Prof. Werner Schnatterbeck sprach in Walldorf. Foto: Pfeifer
Von Anton Ottmann
Walldorf. Während seiner Amtszeit zwischen 2002 und 2014 hat der ehemalige Schulpräsident am Regierungspräsidium Karlsruhe, Prof. Werner Schnatterbeck, nacheinander fünf verschiedene Kultusminister, vier Staatssekretäre und sechs Ministerialdirektoren erlebt, die als Führungsriege die Bildungspolitik der jeweiligen Regierungskoalition umzusetzen hatten.
Dabei hat er feststellen müssen, dass in den jeweiligen Regierungskoalitionen sehr unterschiedliche "Ansichten über den Königsweg der Bildungspolitik" vertreten wurden, was Unruhe und Unsicherheit erzeugte, wie er den Zuhörern vom "Verband Bildung und Erziehung", Rhein-Neckar/Heidelberg in Walldorf erläuterte. In seinem Vortrag "Bekanntes und Erkanntes" führte er seine "Anmerkungen zur gegenwärtigen Bildungs- und Schulpolitik" aus.
Beispiele dieser gravierenden Veränderungen sind unter anderem die Abschaffung der Grundschulempfehlung und Einführung der Gemeinschaftsschule, außerdem das Zurückholen des G 9 in Form von Schulversuchen, nachdem man kurz zuvor das neunjährige Gymnasium zugunsten des achtjährigen abgeschafft hatte, und schließlich, seit dem Jahr 2009, die Inklusion, ohne entsprechende Personal- und Raumausstattung. Folgenreich für den Schulalltag seien auch die Flüchtlingsbewegung und die regionale Schulentwicklung gewesen.

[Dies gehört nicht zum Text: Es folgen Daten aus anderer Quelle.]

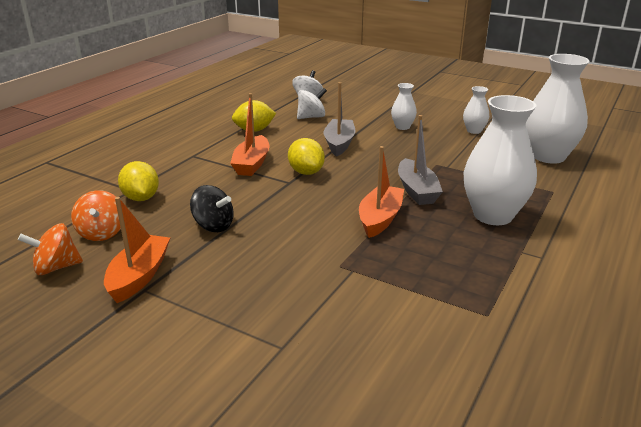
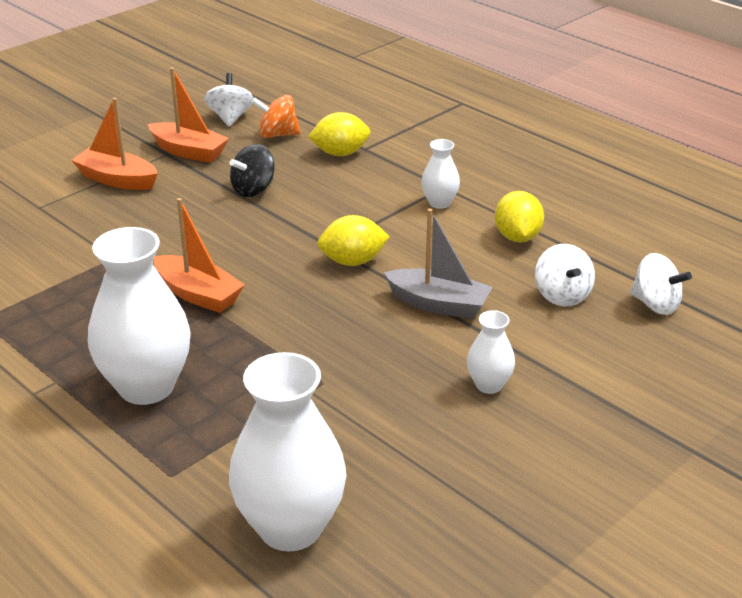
camera: 105 degrees right, 5 degrees up
orange spinning top [18,223,83,275] -> white spinning top [204,73,254,126]
orange boat [230,93,269,176] -> orange boat moved to [71,98,158,190]
grey boat [398,115,443,205] -> none
white vase [463,86,489,134] -> white vase moved to [421,139,460,209]

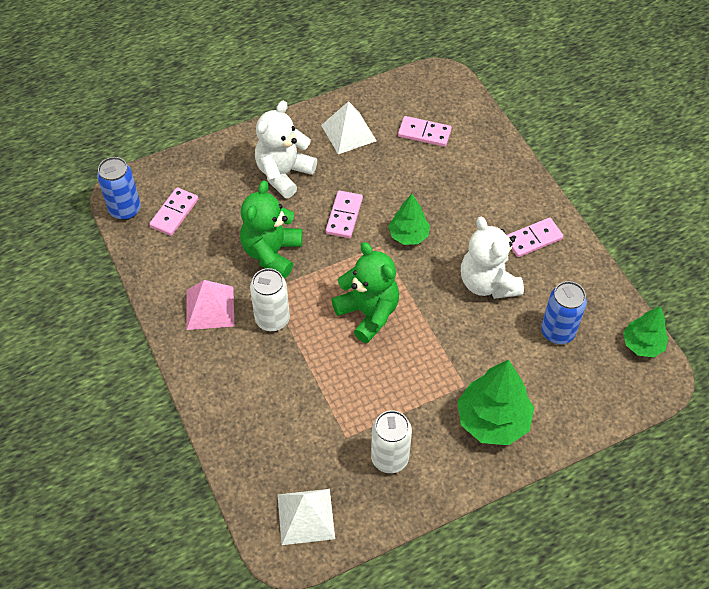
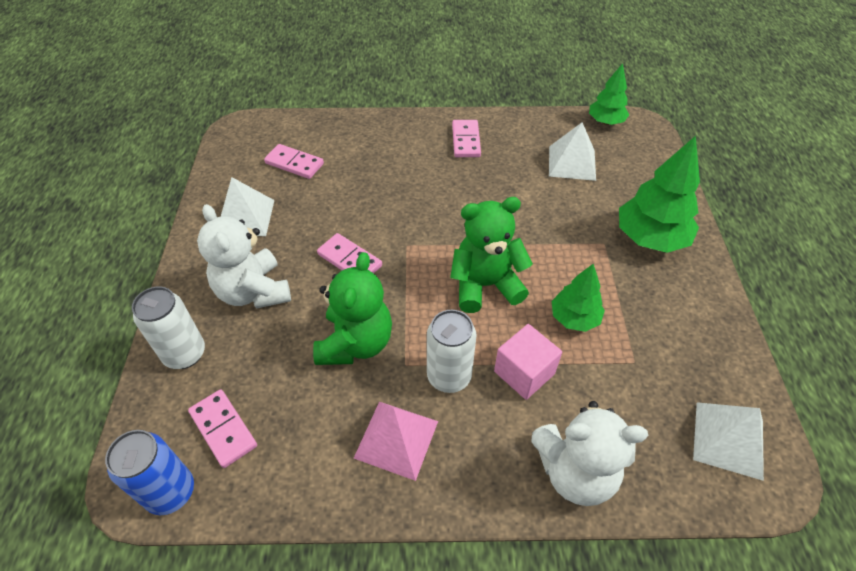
camera: 65 degrees left, 5 degrees down
green teddy bear [240,180,303,278] -> green teddy bear turned 120 degrees counterclockwise [313,252,392,365]
white can [371,410,412,473] -> white can moved to [132,287,205,369]
green tree [388,194,430,245] -> green tree moved to [552,264,605,332]
pink domino [398,116,452,147] -> pink domino turned 75 degrees clockwise [264,144,324,179]
white teddy bear [461,217,524,299] -> white teddy bear moved to [531,401,648,506]
blue can [541,281,587,344] -> white pyramid [549,122,596,181]
none -> pink cube [494,324,562,400]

Für Schnatterbeck am Allerdringlichsten wäre ein "Schulfrieden", in dem über Partei- und Gruppengrenzen hinweg "Essenzielles" (wesentliche Inhalte) verabredet und auch längere Zeit durchgehalten würden. Er plädiere ganz dringend für "eine zehnjährige Ruhe", damit die Schulen ihre vorhandenen Kompetenzen einmal anwenden könnten.
Die Schlussfolgerungen aus seiner umfangreichen Beschreibung der gegenwärtigen pädagogischen Landschaft fasste Schnatterbeck in 14 Thesen zusammen. Im Bildungssystem mit Widersprüchen umzugehen und Spannungen und Widerstände auszuhalten, ist eine davon. Eine andere, dass sich das kulturelle Wissen unserer Gesellschaft immer mehr und mit immer größerer Geschwindigkeit ausweitet.
Letzterem könne man nur mit exemplarischem Lehren und Lernen begegnen. Dabei sei es wichtig, neben dem Wissen auch Werte zu vermitteln, indem man beispielsweise jungen Menschen die Chance gebe, in einem Sozialpraktikum zu erfahren, was es persönlich bedeute, nützlich zu sein.
Neben den bildungstheoretischen Fragen nahm Schnatterbeck auch zu organisatorischen Veränderungen Stellung. So bieten nach seiner Meinung Privatschulen nicht die Möglichkeit, Defizite im Bildungsbereich, wie sie die Pisa-Studien aufgeführt hat, zu beheben, da sie immer auch elitär sind. Er verurteilte außerdem die Eingliederung der Schulverwaltung in die Landratsämter und Regierungspräsidien ebenso, wie die Zusammenlegung von Aufsicht und Beratung bei der Betreuung der Lehrer.
Schnatterbeck ging es bei seinen Ausführungen nicht um die eine oder andere politisch und ideologisch geprägte Schul- und Unterrichtsidee, sondern um die Wiederherstellung eines kreativen und fruchtbaren Arbeitsklimas. Dies beinhalte das Vertrauen in die Schule und die Kompetenz der Lehrkräfte und das Wiedererstarken der "Pädagogischen Freiheit". Dazu müssten alle am Schulleben Beteiligten auf Augenhöhe und mit Wertschätzung, entspannt und gelassen, miteinander umgehen. Transparenz sei angesagt, Fehler müssten angesprochen, aber auch verarbeitet werden. Druck, woher auch immer, stehe dem entgegen.
Der Vortrag wurden von den anwesenden Lehrkräften mit viel Beifall aufgenommen. In ihren Wortmeldungen beklagten sie, dass sie auf die großen und nachhaltigen Veränderungen wie "Digitalisierung", "Inklusion" und "freie Wahl der Sekundarschule" nicht ausreichend vorbereitet und die dafür notwendigen Rahmenbedingungen bis zum heutigen Tag nicht geschaffen worden seien. Es war sogar mehrfach die Rede, davon, dass die "Lehrer verheizt werden".